Department of Applied Chemistry, Beijing Institute of Technology, No. 5, Zhongguancun South Street, 100081 Beijing, China.
Bioorg Med Chem. 2011 Dec 1;19(23):7262-9. doi: 10.1016/j.bmc.2011.07.051. Epub 2011 Jul 30.
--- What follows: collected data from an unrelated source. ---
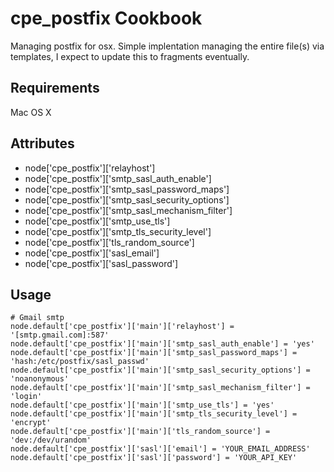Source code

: cpe_postfix Cookbook
=========================
Managing postfix for osx. Simple implentation managing the entire file(s) via
templates, I expect to update this to fragments eventually.

Requirements
------------
Mac OS X

Attributes
----------
* node['cpe_postfix']['relayhost']
* node['cpe_postfix']['smtp_sasl_auth_enable']
* node['cpe_postfix']['smtp_sasl_password_maps']
* node['cpe_postfix']['smtp_sasl_security_options']
* node['cpe_postfix']['smtp_sasl_mechanism_filter']
* node['cpe_postfix']['smtp_use_tls']
* node['cpe_postfix']['smtp_tls_security_level']
* node['cpe_postfix']['tls_random_source']
* node['cpe_postfix']['sasl_email']
* node['cpe_postfix']['sasl_password']

Usage
-----
    # Gmail smtp
    node.default['cpe_postfix']['main']['relayhost'] = '[smtp.gmail.com]:587'
    node.default['cpe_postfix']['main']['smtp_sasl_auth_enable'] = 'yes'
    node.default['cpe_postfix']['main']['smtp_sasl_password_maps'] = 'hash:/etc/postfix/sasl_passwd'
    node.default['cpe_postfix']['main']['smtp_sasl_security_options'] = 'noanonymous'
    node.default['cpe_postfix']['main']['smtp_sasl_mechanism_filter'] = 'login'
    node.default['cpe_postfix']['main']['smtp_use_tls'] = 'yes'
    node.default['cpe_postfix']['main']['smtp_tls_security_level'] = 'encrypt'
    node.default['cpe_postfix']['main']['tls_random_source'] = 'dev:/dev/urandom'
    node.default['cpe_postfix']['sasl']['email'] = 'YOUR_EMAIL_ADDRESS'
    node.default['cpe_postfix']['sasl']['password'] = 'YOUR_API_KEY'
Due to the importance of aldose reductase (ALR2) as a potential drug target in the treatment of diabetic complications, there are increasing interests in design and synthesis of ALR2 inhibitors. Here, we prepared 1,2-benzothiazine 1,1-dioxide acetic acid derivatives and investigated their inhibition activity. Most of these derivatives were found to be active with IC(50) values ranging from 0.11 μM to 10.42 μM, and compound 8d, 2-[2-(4-bromo-2-fluorobenzyl)-1,1-dioxido-2H-1,2-benzothiazin-4(3H)-ylidene]acetic acid, showed the most potent inhibition activity. Further, SAR and docking studies suggest that in comparison with the α,β-unsaturated derivatives, the saturated carboxylic acid derivatives had a greater binding affinity with the enzyme and thus an enhanced inhibition activity. Therefore, development of more powerful ARIs based on benzothiazine 1,1-dioxide by stereo-controlled synthesis could be expected.
由于醛糖还原酶 (ALR2) 作为治疗糖尿病并发症的潜在药物靶点非常重要,因此人们越来越关注 ALR2 抑制剂的设计和合成。在这里,我们制备了 1,2-苯并噻嗪 1,1-二氧化物乙酸衍生物,并研究了它们的抑制活性。这些衍生物大多数具有活性,IC50值范围为 0.11 μM 至 10.42 μM,化合物 8d,2-[2-(4-溴-2-氟苄基)-1,1-二氧代-2H-1,2-苯并噻嗪-4(3H)-亚基]乙酸,表现出最强的抑制活性。此外,SAR 和对接研究表明,与α,β-不饱和衍生物相比,饱和羧酸衍生物与酶具有更大的结合亲和力,因此具有增强的抑制活性。因此,通过立体控制合成,基于苯并噻嗪 1,1-二氧化物开发更有效的 ARIs 是可以预期的。